**Job item**
Please write out only the lines from the line with "Но на сегодняшний день в номенклатуре" to the line with "continuez à utiliser", inclusive, exactly as they stand below, without the pictures.

**Input records**
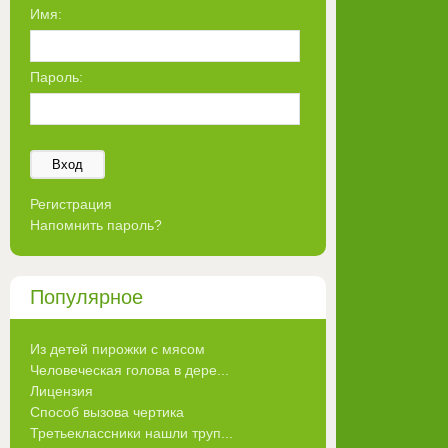
Имя:
Пароль:
Вход
Регистрация
Напомнить пароль?
Популярное
Из детей пирожки с мясом
Человеческая голова в дере...
Лицензия
Способ вызова чертика
Третьеклассники нашли труп...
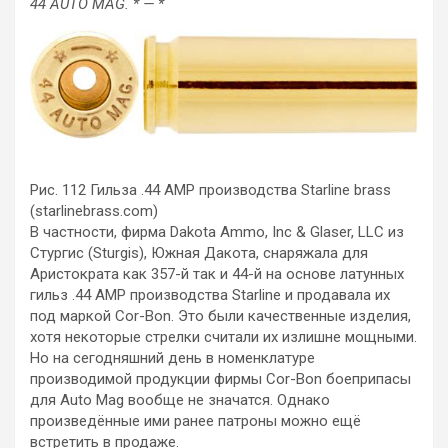
44 AUTO MAG. * — *
Рис. 112 Гильза .44 AMP производства Starline brass
(starlinebrass.com)
В частности, фирма Dakota Ammo, Inc & Glaser, LLC из
Стургис (Sturgis), Южная Дакота, снаряжала для
Аристократа как 357-й так и 44-й на основе латунных
гильз .44 AMP производства Starline и продавала их
под маркой Cor-Bon. Это были качественные изделия,
хотя некоторые стрелки считали их излишне мощными.
Но на сегодняшний день в номенклатуре
производимой продукции фирмы Cor-Bon боеприпасы
для Auto Mag вообще не значатся. Однако
произведённые ими ранее патроны можно ещё
встретить в продаже.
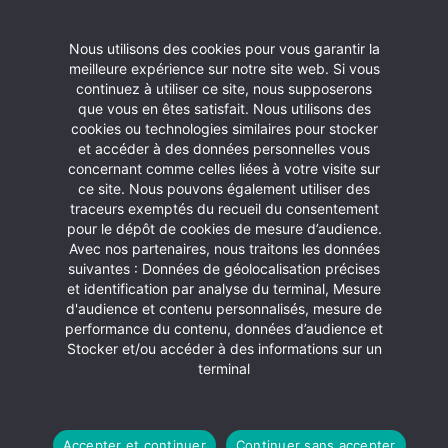
Nous utilisons des cookies pour vous garantir la
Contactez nous
meilleure expérience sur notre site web. Si vous
continuez à utiliser ce site, nous supposerons
Communauté de Communes des Aspres
que vous en êtes satisfait. Nous utilisons des
Allée Hector Capellayre
cookies ou technologies similaires pour stocker
Immeuble C. Bourquin – BP 11
et accéder à des données personnelles vous
concernant comme celles liées à votre visite sur
66 301 Thuir
ce site. Nous pouvons également utiliser des
Téléphone :
04 68 53 21 87
traceurs exemptés du recueil du consentement
pour le dépôt de cookies de mesure d’audience.
Horaires d’ouverture
Avec nos partenaires, nous traitons les données
du lundi au vendredi de 8h30 à 12h
suivantes : Données de géolocalisation précises
et de 14h à 17h30
et identification par analyse du terminal, Mesure
d'audience et contenu personnalisés, mesure de
performance du contenu, données d’audience et
Stocker et/ou accéder à des informations sur un
Contact
terminal
Accepter et continuer
Continuer sans accepter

**Solution for this task**
Но на сегодняшний день в номенклатуре
производимой продукции фирмы Cor-Bon боеприпасы
для Auto Mag вообще не значатся. Однако
произведённые ими ранее патроны можно ещё
встретить в продаже.
Nous utilisons des cookies pour vous garantir la
Contactez nous
meilleure expérience sur notre site web. Si vous
continuez à utiliser ce site, nous supposerons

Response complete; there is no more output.